* **Vorliegender Auszug**
◇ ◇ ◇ ◇ ◇ ◇ ◇

Expertise am fast runden Tisch

 

Cornelia Dlabaja, Soziologin und promovierte Kulturwissenschaftlerin erforscht vorrangig die Stadt. Dabei geht es um den teils hart umkämpften öffentlichen Raum und wie ausgehandelt wird, wer Recht auf diesen hat. Interessant waren ihre Ausführungen zu Venedig und die „Touristifzierung“.

Auch wenn die Belastungen im Alltag der Venezianer:innen noch nicht mit jenen der Bewohner:innen des 1. Bezirks zu vergleichen sind, wollen wir rechtzeitig handeln, damit es nicht soweit kommt.

 

Sie betonte, dass es wichtig ist immer das leistbare Wohnen in der Inneren Stadt im Fokus zu behalten, da durch die derzeit rund 8.000 Kurzzeitvermietungen(1) aber auch durch den Trend Wohnungen als Wertanlage zu verstehen, der Wohnungsmarkt eine Schieflage bekommen kann.

 

Solange Wien ein sehr gutes Mietrecht hat, sind in vielen Fällen die Mieter:innen geschützt. Aber es stellte sich heraus, dass in Einzelfällen Bewohner:innen durch Kurzzeitvermietungen in ihrem Haus schwer betroffen sind.

 

Norbert Kettner, seit über 15 Jahren Geschäftsführer des Wien Tourismus, erläuterte, die Aufgaben des Wien Tourismus. Dazu gehören die touristischen Interessen der Stadt zu vertreten, aber auch die Bewohner:innen bei dieser Aufgabe nicht aus den Augen zu verlieren. Wien Tourismus sieht ganz bewusst davon ab, Massentourismus zu promoten.

 

2019, vor der COVID-Pandemie, erzielte Wien rund 17,6 Mio. Nächtigungen bei 7,9 Mio. Ankünften. Heuer liegen die Ankünfte zwar 5 % unter diesem Wert, allerdings liegen die Umsätze weit über jenen von 2019. Das Besondere an Wien ist, dass wir nicht von einer Saison sprechen können, wie dies in westlichen Bundesländern meist der Fall ist. In Wien ist immer Saison – deshalb gibt es auch für die Bewohner:innen nie eine Pause des Touristenstroms.

 

Eine Verschnaufpause

 

Ein Pause gab es in den Jahren 2020 und 2021. Die anwesenden Bewohner:innen bekamen beim Gedanken an die Lockdowns ein Lächeln ins Gesicht „schön war das – alles leer, richtig viel Platz überall und so ruhig“.

 

Das wohl spannendste für die Bewohner:innen ist, dass es seit 2019 eine sogenannte „visitor economy startegie“ gibt. Dabei geht es um die Balance der Bedürfnisse von Besucher:innen und jenen der Bewohner:innen, mit dem Ziel einen Mehrwert für die gesamte Stadt zu erzielen.

◇ ◇ ◇ ◇ ◇ ◇ ◇

* **Aufgabe 1**
Wie viele Nächtigungen verzeichnete Wien laut dem Auszug über den Tourismus in der Wiener Innenstadt im Jahr 2019?
* **Aufgabe 2**
Schreiben Sie aus dem Auszug über den Tourismus in der Wiener Innenstadt die Stelle von „Das wohl spannendste“ bis einschließlich „Stadt zu erzielen.“ wortgetreu ab.
* **Aufgabe 3**
Führen Sie bitte den Text über den Tourismus in der Wiener Innenstadt im Anschluss an seinen letzten Satz weiter.

* **Zu prüfende Einträge**
◇ ◇ ◇ ◇ ◇ ◇ ◇

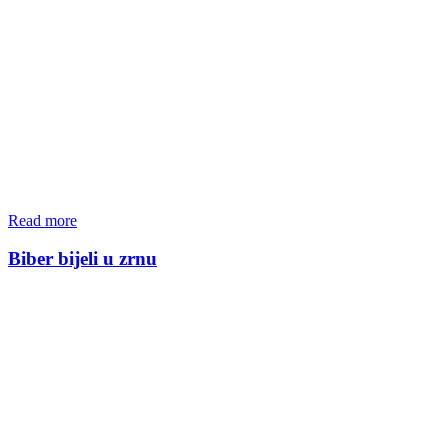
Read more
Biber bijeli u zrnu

◇ ◇ ◇ ◇ ◇ ◇ ◇

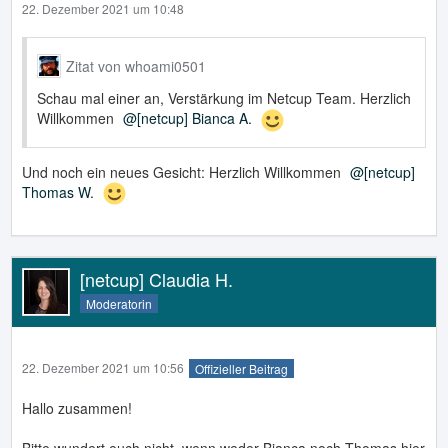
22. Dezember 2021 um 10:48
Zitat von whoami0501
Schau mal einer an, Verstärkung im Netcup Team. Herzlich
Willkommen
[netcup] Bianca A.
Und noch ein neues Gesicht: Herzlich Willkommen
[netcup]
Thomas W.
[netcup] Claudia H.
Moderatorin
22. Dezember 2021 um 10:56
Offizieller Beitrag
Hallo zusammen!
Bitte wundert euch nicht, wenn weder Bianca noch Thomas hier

◇ ◇ ◇ ◇ ◇ ◇ ◇

* **Erwartete Antwort 1**
Rund 17,6 Millionen Nächtigungen.

* **Erwartete Antwort 2**
Das wohl spannendste für die Bewohner:innen ist, dass es seit 2019 eine sogenannte „visitor economy startegie“ gibt. Dabei geht es um die Balance der Bedürfnisse von Besucher:innen und jenen der Bewohner:innen, mit dem Ziel einen Mehrwert für die gesamte Stadt zu erzielen.

* **Erwartete Antwort 3**
Der Tourismus ist ein tragender Wirtschaftssektor – Wien braucht den Tourismus, aber eben nicht um jeden Preis, waren sich alle Anwesenden einig.

 

Ganzjährige Belastungen

 

Ein Bewohner bringt das Thema der zunehmenden Demonstrationen zur Sprache. Alle sind sich einig, dass es gut ist, dass es ein Demonstrationsrecht gibt. Dieses wird allerdings immer wieder genutzt, um Veranstaltungen abzuhalten, die bereits seitens Verwaltung und Bezirkspolitik eine Absage erhalten hatten.

 

Auch der Ausgeh-Tourismus wird von einer anderen Bewohnerin als Belastung genannt. Dieser tritt lokal auf – aber auch in diesen betroffenen Grätzl leben Menschen und leben mit den nächtlichen Ruhestörungen.

 

Die Lärmbelastung ist insgesamt ein wichtiges Thema für alle anwesenden Bewohner:innen. Hierbei geht es nicht nur um den Lärm der feiernden Menschen, sondern auch um den Straßenlärm. Im gleichen Atemzug mit dem Straßenlärm wurde die Belastung durch die Hitze genannt. „Braucht es tatsächlich an einem so zentralen und historischen Platz, wie dem Heldenplatz, einen Parkplatz mit rund 150 Autos?“ Eigentlich nicht!

 

Das Gute kommt am Schluss …..

 

Vieles ist in den vergangenen Jahren passiert und viele Projekte sind im Entstehen. Wien Tourismus arbeitet an einer Bus-Strategie. Busse sollten nicht mehr in das Zentrum reinfahren können.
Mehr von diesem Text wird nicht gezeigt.